You should also set rules that guide how long employees have to submit reimbursements and how soon they will be approved.
Create dynamic forms
From contracts to purchasing requests, forms are practical tools that allow you to achieve your goals, particularly in reimbursement.
Giving your employees an expense reimbursement form that’s flexible enough to handle a variety of financial situations — and easy to fill out — will actually encourage them to use it. And it won’t hurt if the design is attractive.
If you don’t want to waste time making rigid forms in Word or Excel, you can use an online form builder like Jotform that allows you to customize the form and connect it to your accounting programs.
Set up a reimbursement approval process
Your approval process is the workflow that maps out the journey expense forms take in your company. It usually starts when an employee turns in a reimbursement form. The form then goes to a manager for approval. Depending on the request, it may also have to go through another round of approvals with someone in the finance department.
The fastest approval processes are automated by software, which is programmed to flag unusual amounts and instantly notify all stakeholders of approvals or denials. With these tools, approvers review forms in a few clicks, allowing the accounting department to oversee outgoing funds in real time.
Without automation, employees waste time looking for approvers in the office, delaying their reimbursements and frustrating the accounting department.
Teach the policy
One way to introduce your workers to a new or modified expense reimbursement policy is to set up a meeting to go over the entire policy. However you introduce the rules, keep it positive. Emphasize how the policy will help employees and managers work together and avoid frustration.
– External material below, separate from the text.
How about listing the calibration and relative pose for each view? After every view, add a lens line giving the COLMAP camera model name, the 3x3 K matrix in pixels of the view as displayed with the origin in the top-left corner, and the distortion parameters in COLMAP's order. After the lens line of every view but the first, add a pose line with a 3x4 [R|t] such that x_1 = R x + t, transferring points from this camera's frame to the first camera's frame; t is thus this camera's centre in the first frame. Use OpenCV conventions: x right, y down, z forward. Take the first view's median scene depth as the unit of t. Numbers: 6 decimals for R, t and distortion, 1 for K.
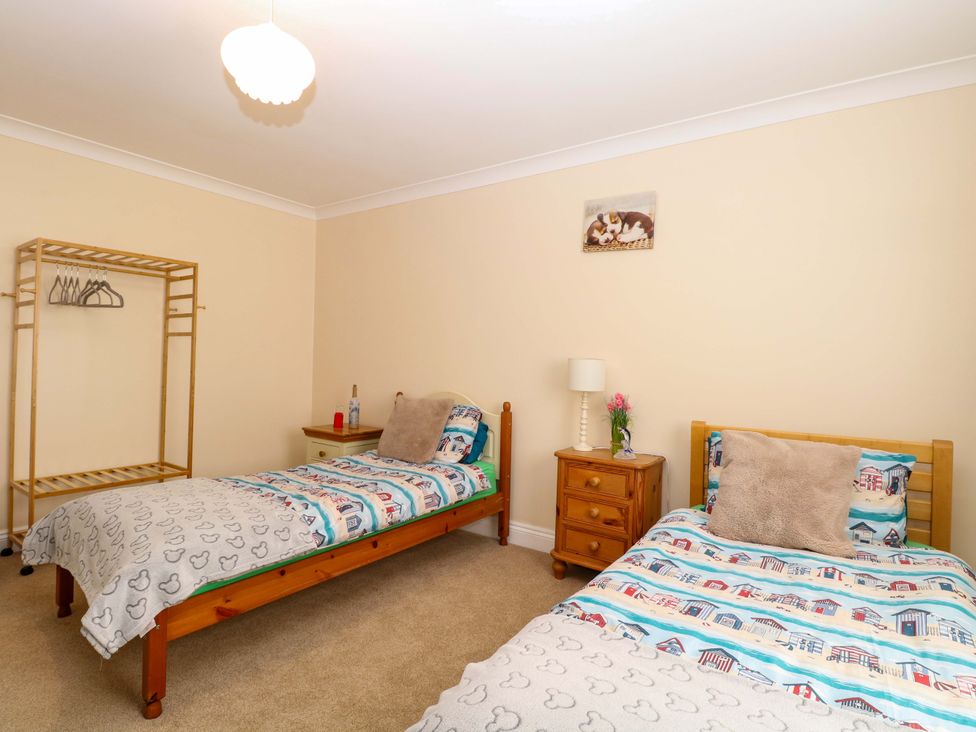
lens RADIAL K [[526.5, 0, 485.8], [0, 526.5, 357.5], [0, 0, 1]] dist [0.001194, -0.007167]
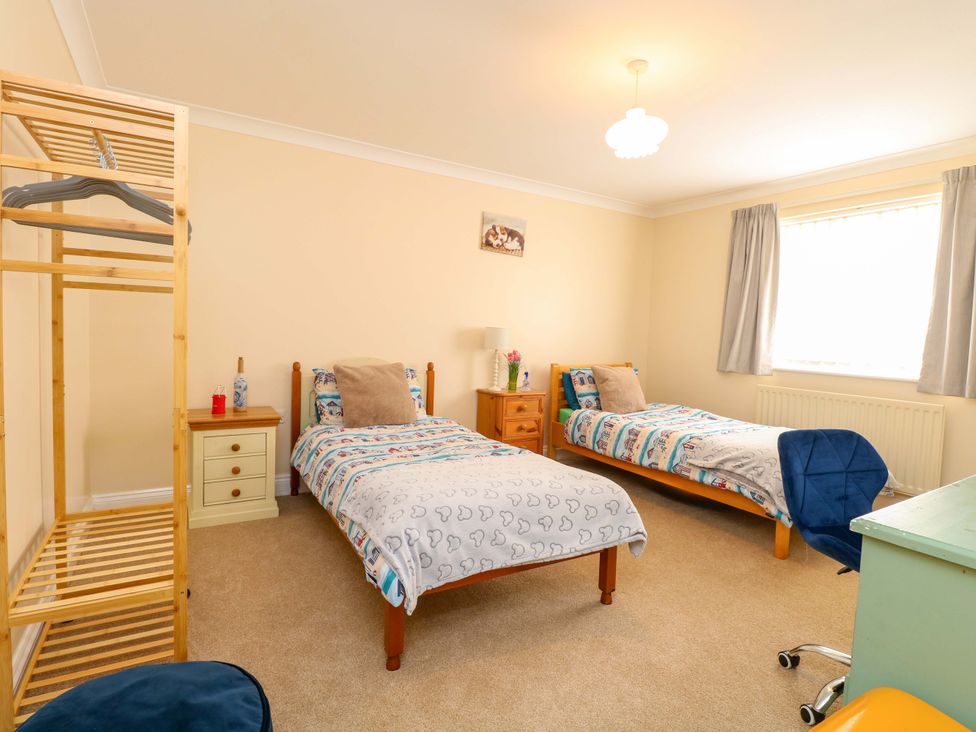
lens RADIAL K [[526.5, 0, 485.3], [0, 526.5, 365.7], [0, 0, 1]] dist [0.001194, -0.007167]
pose [[0.388300, -0.073631, 0.918587, -1.135181], [-0.021178, 0.995827, 0.088775, -0.020480], [-0.921289, -0.053925, 0.385121, 0.459630]]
If applicable, publicly thank employees for their input in the policy-writing process. This gesture will make employees feel appreciated and give them a sense of ownership over the rules, which in turn encourages them to learn the policy — or double-check it when they need to.
Approving reimbursements with Jotform
Nothing makes expenses easier than a unified platform, which is what Jotform offers.
Jotform provides easy-to-use, customizable reimbursement templates. You can add multiple widgets, such as an e-signature widget, to these forms to increase their usability. A wealth of integrations are available to connect your forms to other platforms. Plus, you can build as many kinds of forms as your growing business needs.
Once you’ve built your forms, you can build the perfect expense approval workflow with the drag-and-drop interface on Jotform Workflows. As you build your approval flow, you can add conditions and branches to ensure that every intricacy of your policy is addressed.
Last but not least, both you and your employees can use Jotform Mobile Forms to submit or approve forms on the go.
When your company’s expense reimbursement policy is clear, easy to follow, and automated, it becomes a powerful tool for growth. And it makes the best use of your money.